There are, of course, very few American college graduates who have paid for the actual cost of their education: At the University of Texas, tuition and fees account for only about 21 percent of the cost of educating a student — and that is up sharply from what it was a few decades ago. Subsidized student loans are a bad way to pay for college education — it would be more honest to simply subsidize the universities directly and account for that spending in the budget as spending rather than pretending that the subsidized loans are assets — and one of the reasons for that is that they contribute to tuition inflation. What happens to housing prices when interest rates go up? They go down. Why? Because, as every car dealer knows, consumers are willing and able to pay higher prices when financing is cheap.

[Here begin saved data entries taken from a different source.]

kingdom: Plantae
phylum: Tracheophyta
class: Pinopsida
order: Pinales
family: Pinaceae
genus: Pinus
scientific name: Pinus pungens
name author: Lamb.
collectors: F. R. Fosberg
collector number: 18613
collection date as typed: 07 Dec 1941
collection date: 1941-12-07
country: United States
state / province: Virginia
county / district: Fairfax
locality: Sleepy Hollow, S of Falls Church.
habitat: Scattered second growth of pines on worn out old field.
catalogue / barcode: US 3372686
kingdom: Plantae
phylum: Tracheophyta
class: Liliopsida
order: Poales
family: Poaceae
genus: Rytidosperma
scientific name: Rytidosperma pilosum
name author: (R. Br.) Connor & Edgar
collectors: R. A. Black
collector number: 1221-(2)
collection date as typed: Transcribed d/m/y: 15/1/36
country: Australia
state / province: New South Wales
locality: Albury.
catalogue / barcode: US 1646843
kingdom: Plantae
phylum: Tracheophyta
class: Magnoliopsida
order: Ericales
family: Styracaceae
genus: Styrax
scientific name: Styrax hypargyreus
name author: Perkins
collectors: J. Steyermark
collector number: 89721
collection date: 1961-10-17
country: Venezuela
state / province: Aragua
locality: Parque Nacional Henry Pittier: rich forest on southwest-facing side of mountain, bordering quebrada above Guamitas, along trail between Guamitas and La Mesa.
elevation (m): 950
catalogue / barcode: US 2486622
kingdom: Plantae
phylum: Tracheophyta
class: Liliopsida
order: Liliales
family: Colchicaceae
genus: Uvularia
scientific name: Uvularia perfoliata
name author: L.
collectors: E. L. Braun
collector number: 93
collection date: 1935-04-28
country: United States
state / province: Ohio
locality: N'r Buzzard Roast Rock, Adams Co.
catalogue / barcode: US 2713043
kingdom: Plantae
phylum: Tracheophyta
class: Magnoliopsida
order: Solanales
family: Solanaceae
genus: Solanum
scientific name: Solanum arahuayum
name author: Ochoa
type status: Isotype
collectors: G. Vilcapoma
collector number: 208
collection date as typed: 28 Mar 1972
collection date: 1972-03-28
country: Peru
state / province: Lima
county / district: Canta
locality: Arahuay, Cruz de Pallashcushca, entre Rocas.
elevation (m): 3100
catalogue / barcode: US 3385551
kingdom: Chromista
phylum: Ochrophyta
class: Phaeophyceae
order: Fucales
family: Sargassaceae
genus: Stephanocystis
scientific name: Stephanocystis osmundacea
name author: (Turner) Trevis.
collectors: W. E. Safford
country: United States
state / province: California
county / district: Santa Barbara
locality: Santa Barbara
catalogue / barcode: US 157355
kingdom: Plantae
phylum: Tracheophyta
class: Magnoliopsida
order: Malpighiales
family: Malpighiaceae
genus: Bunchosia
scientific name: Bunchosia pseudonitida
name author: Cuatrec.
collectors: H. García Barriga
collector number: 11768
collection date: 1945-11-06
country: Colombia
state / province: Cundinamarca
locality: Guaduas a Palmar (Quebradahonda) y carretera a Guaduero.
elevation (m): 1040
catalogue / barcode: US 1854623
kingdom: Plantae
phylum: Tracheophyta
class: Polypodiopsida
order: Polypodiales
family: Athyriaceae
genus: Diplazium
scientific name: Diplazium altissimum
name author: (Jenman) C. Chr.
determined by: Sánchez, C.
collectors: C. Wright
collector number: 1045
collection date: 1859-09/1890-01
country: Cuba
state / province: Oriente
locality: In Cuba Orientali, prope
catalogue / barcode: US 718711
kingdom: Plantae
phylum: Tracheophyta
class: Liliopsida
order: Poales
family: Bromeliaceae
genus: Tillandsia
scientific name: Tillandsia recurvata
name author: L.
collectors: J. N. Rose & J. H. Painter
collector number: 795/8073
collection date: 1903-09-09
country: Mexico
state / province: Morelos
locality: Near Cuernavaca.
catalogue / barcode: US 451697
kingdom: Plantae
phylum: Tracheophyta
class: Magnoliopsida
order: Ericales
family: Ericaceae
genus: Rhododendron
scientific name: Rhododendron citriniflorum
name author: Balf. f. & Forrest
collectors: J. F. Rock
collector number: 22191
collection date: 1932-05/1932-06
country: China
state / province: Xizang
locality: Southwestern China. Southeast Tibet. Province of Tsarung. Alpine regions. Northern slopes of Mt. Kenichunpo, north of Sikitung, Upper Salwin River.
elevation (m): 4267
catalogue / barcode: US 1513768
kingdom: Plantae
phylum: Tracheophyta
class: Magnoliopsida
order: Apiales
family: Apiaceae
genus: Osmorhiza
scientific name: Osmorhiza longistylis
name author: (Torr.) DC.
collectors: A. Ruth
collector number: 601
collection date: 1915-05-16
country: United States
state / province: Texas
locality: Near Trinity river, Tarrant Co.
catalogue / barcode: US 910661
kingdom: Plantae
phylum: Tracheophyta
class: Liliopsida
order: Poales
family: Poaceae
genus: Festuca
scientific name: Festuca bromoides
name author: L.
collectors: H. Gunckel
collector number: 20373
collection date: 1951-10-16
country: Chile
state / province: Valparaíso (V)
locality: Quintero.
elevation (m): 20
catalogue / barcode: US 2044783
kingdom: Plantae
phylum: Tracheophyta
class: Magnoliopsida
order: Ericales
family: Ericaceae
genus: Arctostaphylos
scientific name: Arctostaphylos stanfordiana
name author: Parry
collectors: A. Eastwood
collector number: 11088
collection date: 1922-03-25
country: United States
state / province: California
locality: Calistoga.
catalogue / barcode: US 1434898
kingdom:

Student loans really are a bad deal for students collectively, because the students are only being used as conduits to shunt money to university faculty, administrators, and staff — who constitute an important political constituency, particularly in big Democrat-run cities that very often are economically dependent on the government, health-care, and education sectors. But that’s an argument for getting Uncle Stupid out of the subsidized student-loan business, not an argument for giving young lawyers $10,000 out of the Treasury and expecting everybody else to pay for it.

There are a lot of poor people out there whose household finances would be absolutely transformed if a couple of thousand bucks in consumer debt they cannot pay, or missed mortgage payments they can’t catch up on, were forgiven. (It also seems to me that our credit-rating system is in some cases unduly punitive, though I do not have a good idea for how to fix that.) At a fraction of what we are spending on affluent young college graduates, we could do a lot for some genuinely poor people.

But, then, they’re poor nobodies and they didn’t go to Oberlin, so f . . . orget them.

Kevin D. Williamson is a former fellow at National Review Institute and a former roving correspondent for National Review.